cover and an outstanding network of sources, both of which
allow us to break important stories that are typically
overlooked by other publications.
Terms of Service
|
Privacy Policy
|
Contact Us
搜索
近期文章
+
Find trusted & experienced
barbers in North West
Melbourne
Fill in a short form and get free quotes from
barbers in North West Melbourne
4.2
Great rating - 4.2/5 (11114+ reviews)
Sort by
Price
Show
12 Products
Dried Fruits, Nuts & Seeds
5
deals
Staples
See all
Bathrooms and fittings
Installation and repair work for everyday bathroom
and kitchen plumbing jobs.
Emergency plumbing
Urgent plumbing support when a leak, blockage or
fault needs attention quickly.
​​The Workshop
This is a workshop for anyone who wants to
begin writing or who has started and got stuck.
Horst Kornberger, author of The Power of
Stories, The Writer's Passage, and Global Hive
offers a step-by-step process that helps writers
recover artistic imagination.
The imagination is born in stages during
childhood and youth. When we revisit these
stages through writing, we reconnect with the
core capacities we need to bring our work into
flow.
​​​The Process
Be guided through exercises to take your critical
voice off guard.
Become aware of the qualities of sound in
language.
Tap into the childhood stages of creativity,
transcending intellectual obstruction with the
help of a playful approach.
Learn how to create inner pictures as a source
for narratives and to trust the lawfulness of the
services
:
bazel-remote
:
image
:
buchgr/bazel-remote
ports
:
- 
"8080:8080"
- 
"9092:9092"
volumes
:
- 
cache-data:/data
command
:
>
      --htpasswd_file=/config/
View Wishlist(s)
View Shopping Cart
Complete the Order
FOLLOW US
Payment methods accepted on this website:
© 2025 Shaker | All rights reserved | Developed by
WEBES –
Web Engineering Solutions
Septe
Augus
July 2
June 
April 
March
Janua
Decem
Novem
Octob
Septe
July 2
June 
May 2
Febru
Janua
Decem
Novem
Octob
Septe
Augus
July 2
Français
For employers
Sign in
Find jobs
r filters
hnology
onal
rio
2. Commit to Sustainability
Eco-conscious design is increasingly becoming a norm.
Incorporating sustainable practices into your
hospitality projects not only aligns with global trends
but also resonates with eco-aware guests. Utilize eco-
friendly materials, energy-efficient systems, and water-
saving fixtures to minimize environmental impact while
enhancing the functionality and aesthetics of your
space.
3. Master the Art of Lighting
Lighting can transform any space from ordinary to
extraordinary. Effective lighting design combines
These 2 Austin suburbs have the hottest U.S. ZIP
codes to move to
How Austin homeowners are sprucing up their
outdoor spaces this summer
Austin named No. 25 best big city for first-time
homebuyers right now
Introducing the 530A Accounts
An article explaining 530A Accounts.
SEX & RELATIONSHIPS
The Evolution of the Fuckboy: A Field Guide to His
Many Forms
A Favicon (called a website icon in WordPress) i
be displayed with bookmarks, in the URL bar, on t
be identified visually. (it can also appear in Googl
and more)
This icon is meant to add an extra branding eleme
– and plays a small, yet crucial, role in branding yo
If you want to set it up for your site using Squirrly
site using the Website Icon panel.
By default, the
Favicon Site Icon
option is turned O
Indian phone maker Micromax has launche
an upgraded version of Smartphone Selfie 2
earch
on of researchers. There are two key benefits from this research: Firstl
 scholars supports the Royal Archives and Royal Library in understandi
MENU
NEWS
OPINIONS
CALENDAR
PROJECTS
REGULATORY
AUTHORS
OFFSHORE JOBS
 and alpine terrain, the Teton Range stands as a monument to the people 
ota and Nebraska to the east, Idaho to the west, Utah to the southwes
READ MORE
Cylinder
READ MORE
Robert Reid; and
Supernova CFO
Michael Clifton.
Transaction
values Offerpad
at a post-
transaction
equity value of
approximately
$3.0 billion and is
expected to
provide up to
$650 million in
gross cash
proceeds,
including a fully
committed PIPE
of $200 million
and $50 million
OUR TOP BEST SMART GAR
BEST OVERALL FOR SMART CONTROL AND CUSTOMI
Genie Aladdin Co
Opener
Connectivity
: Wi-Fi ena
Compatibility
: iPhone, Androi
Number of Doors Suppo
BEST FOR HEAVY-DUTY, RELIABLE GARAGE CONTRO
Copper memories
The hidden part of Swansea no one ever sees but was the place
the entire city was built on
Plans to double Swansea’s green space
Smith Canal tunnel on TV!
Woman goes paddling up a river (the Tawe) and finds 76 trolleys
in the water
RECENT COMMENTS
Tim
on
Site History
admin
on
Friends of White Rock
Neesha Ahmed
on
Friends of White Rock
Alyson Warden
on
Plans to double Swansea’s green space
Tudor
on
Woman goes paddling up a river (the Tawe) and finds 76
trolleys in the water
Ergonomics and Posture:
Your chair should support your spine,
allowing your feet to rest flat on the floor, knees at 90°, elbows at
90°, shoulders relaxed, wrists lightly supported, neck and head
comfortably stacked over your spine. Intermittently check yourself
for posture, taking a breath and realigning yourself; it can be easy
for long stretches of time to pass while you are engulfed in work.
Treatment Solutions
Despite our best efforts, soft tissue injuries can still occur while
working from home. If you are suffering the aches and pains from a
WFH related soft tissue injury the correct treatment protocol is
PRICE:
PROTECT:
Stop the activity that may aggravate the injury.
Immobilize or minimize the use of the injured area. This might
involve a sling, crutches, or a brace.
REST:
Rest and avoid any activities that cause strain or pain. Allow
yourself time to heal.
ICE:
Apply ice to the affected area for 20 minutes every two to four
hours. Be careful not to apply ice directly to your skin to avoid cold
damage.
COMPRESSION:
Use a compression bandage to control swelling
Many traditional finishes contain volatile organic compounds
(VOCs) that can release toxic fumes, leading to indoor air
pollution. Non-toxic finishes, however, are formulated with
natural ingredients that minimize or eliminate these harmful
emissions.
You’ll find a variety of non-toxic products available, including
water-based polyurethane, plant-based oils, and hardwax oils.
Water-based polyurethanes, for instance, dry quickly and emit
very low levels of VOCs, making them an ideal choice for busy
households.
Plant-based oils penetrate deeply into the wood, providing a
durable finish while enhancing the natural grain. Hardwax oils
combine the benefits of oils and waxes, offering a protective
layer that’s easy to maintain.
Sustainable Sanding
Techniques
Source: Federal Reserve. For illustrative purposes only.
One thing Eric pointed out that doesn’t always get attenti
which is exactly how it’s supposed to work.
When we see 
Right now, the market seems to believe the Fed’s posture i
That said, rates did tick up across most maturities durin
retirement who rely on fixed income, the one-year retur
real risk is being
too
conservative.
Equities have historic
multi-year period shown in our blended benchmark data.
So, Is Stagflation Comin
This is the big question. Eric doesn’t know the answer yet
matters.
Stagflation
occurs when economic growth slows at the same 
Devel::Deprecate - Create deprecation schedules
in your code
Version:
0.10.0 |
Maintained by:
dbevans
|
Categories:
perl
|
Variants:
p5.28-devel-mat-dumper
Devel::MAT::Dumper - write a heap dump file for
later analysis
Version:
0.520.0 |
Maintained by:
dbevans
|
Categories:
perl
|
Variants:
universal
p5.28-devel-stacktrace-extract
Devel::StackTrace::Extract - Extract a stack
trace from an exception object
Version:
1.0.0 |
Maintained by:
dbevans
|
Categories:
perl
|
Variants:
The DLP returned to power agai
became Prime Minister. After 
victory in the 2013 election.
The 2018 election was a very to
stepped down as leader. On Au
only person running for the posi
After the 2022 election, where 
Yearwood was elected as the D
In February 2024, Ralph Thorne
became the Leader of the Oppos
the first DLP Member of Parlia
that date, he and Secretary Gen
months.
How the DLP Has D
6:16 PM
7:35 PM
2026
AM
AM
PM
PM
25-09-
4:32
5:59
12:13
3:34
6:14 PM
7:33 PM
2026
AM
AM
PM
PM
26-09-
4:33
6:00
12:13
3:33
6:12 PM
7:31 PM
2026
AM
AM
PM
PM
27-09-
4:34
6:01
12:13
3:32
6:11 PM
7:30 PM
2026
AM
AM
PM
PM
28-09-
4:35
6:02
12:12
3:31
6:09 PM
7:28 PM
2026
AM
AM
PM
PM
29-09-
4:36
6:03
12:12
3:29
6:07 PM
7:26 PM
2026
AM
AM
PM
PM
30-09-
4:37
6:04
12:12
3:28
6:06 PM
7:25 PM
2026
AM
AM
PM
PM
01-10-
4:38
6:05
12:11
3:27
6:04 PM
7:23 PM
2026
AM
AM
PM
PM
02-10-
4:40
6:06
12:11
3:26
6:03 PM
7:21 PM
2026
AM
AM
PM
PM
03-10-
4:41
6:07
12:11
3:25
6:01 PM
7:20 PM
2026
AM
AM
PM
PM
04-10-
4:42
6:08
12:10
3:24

:: Work to be completed ::
Quote every line from the beginning of the items up to and including the line containing "recover artistic imagination.", keeping each line as it appears.

:: Task result ::
cover and an outstanding network of sources, both of which
allow us to break important stories that are typically
overlooked by other publications.
Terms of Service
|
Privacy Policy
|
Contact Us
搜索
近期文章
+
Find trusted & experienced
barbers in North West
Melbourne
Fill in a short form and get free quotes from
barbers in North West Melbourne
4.2
Great rating - 4.2/5 (11114+ reviews)
Sort by
Price
Show
12 Products
Dried Fruits, Nuts & Seeds
5
deals
Staples
See all
Bathrooms and fittings
Installation and repair work for everyday bathroom
and kitchen plumbing jobs.
Emergency plumbing
Urgent plumbing support when a leak, blockage or
fault needs attention quickly.
​​The Workshop
This is a workshop for anyone who wants to
begin writing or who has started and got stuck.
Horst Kornberger, author of The Power of
Stories, The Writer's Passage, and Global Hive
offers a step-by-step process that helps writers
recover artistic imagination.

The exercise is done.